Making Disciples

Jesus was The Book for making disciples. Those twelve chosen men just had to watch and listen over the course of their three years with the Master.

Does it still work like that today? After all, he told us to go and make disciples, right?

In over thirty-five years in ministry, in over six different countries, I can honestly say that my own efforts at obeying this great commission have taken many forms. From one-on-one relationship and study to small groups; from using only the Bible to using a systematic study guide; from discipling literate to non-literate believers, I’ve tried it all, and God has blessed. There is nothing like watching a new believer grow in their faith in Christ.

Though Jesus may no longer be “in the flesh” himself, he’s certainly able to reveal himself in the flesh through me. The words he spoke to his disciples, I can now speak by repeating those they recorded for our benefit. I can use his Word as my guide, with the Holy Spirit interpreting directly to me and the other disciples present.

On top of all that, he’s used more modern, gifted writers to help us in our task. My late husband and I used several trusted writers’ works over the years, many translated into the Arabic we needed:

  • Ralph Neighbour, The Survival Kit for New Christians.
  • Avery Willis, MasterLife
  • Henry Blackaby, Experiencing God

When we struggled to find something written specifically for the new believers coming from a Muslim background, I wrote my own resource, Created for Relationship.

Whether you choose to simply work with the Bible or get help from a systematic study, discipleship is about laying the groundwork for a person to continue in growth. Helping them to learn the basics of how to study the Bible, pray, become part of a church fellowship, and witness are all aspects to be included in the early days.
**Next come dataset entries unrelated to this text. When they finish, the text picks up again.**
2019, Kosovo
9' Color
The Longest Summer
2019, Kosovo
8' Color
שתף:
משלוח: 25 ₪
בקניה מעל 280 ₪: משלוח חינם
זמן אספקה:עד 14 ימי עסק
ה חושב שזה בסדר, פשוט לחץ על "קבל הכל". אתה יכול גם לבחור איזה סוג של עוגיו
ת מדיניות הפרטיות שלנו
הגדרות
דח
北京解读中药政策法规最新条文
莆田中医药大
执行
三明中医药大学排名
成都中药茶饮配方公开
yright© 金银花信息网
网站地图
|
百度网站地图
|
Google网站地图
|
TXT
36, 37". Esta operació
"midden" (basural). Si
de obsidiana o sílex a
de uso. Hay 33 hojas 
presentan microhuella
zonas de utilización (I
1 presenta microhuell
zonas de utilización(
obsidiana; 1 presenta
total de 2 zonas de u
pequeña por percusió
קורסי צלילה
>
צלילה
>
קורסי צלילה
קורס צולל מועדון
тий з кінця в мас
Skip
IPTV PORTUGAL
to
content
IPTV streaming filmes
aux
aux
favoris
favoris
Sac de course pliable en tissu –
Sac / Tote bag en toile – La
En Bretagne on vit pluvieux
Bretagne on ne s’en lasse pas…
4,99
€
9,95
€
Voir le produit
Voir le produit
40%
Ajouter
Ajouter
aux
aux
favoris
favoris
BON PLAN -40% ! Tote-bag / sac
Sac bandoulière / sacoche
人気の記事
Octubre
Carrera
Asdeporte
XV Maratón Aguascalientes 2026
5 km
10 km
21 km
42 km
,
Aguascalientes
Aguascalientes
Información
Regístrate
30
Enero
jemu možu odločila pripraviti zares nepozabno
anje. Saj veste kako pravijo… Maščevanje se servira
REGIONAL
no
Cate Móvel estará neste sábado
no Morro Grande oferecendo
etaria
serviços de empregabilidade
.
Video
One crucial part of every relationship is to make the new believer aware that Satan will be on the attack. If there is anything the devil doesn’t like, it’s for a person to put their life into the hands of Christ; so, it’s our job to help them realize there will be struggles. The sooner we work with them to get their foundation firmly set in the habits of Bible study, prayer, and fellowship, the stronger they’ll be against the inevitable darts of the evil one.

In the end, discipleship is not about a system, but about a relationship—first, their relationship with Christ, then your relationship with them as a fellow believer and mentor, and ultimately their continued relationship with other believers, the church. The discipleship relationship you have with them will be the one they too will model with others.

Jesus said his disciples would do “even greater things” than he was doing; so too, will those you disciple to his glory.